The key to their creation are now considered plants, and various unicellular algae, capable of producing biomass in large quantities and with great speed. Over the past two decades, scientists have progressed in this direction by creating on Board the ISS two greenhouses and they grow cabbage, lettuce, asters and many other plants.

Such successes are forcing biologists, space doctors and other researchers to think about how many plants need for survival of the crew flying to Mars or other planets. Their excess can do the mission impossible and prohibitively expensive, but it will doom future followers Mark Watney of «the Martian» to a slow death.

Despite the fact that scientists are studying plants for thousands of years, to prepare such assessments is not so easy, as their rate of growth and a set of biomass depends on many different biological and physical factors — the amount of moisture and micronutrients in the soil, light levels and dozens of other things. In addition, the biomass is quite difficult to «weigh» without killing the plant itself, that prevents the estimate of the speed of its growth.

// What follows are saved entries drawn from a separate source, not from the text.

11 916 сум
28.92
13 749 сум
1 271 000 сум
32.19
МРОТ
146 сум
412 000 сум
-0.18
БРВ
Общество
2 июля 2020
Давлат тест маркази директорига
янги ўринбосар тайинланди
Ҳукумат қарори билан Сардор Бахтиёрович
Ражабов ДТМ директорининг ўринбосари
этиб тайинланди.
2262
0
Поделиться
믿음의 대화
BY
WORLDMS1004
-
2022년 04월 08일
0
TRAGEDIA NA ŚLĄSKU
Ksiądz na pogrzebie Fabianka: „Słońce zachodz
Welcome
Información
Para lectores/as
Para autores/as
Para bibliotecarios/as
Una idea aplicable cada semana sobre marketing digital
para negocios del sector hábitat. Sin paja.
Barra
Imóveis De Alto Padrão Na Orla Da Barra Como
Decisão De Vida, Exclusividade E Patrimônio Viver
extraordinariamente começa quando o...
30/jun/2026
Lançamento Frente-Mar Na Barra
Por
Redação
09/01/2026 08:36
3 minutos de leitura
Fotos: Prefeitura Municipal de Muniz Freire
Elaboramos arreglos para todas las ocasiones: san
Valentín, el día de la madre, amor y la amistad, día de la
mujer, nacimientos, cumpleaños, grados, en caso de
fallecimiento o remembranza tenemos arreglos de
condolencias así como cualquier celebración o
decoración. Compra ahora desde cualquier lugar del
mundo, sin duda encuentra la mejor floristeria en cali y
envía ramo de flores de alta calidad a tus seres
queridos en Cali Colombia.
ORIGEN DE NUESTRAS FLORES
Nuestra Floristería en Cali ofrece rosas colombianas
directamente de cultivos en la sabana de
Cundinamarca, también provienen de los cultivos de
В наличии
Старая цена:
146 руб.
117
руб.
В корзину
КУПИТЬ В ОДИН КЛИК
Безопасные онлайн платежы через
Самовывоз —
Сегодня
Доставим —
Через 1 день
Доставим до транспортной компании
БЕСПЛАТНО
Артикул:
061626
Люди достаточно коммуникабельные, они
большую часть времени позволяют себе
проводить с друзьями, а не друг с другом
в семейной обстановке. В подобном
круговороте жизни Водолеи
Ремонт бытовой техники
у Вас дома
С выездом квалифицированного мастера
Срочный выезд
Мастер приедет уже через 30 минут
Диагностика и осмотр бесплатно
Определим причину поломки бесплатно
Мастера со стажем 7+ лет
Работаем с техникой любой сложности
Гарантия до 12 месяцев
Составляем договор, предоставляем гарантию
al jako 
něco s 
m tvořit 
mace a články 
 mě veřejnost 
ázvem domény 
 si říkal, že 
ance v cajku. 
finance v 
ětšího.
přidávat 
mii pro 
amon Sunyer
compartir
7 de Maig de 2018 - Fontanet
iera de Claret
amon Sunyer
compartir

Shadrin and his colleagues at the Institute after, Rupert, Gerzer (Rupert Gerzer), Tatiana Podladchikova, and Andrey Somov, find out how you can quickly and accurately enough to make such assessments, watching the growth of dwarf tomatoes with the help of three-dimensional and two-dimensional cameras.

Analyzing the state of the tomato at different phases of growth, the Russian scientists were able to infer some regularities associated with a set of biomass, and used them to create machine learning systems that can assess these characteristics by analyzing a simple two-dimensional pictures of the leaves of tomato and a three-dimensional model of a plant.

As shown by further monitoring, the program correctly predicted the growth rate of tomatoes and several varieties of lettuce, for the first 30 days of life after the landing. It allows to use it not only to render the «space» life support systems, but also to optimize the operation of greenhouses.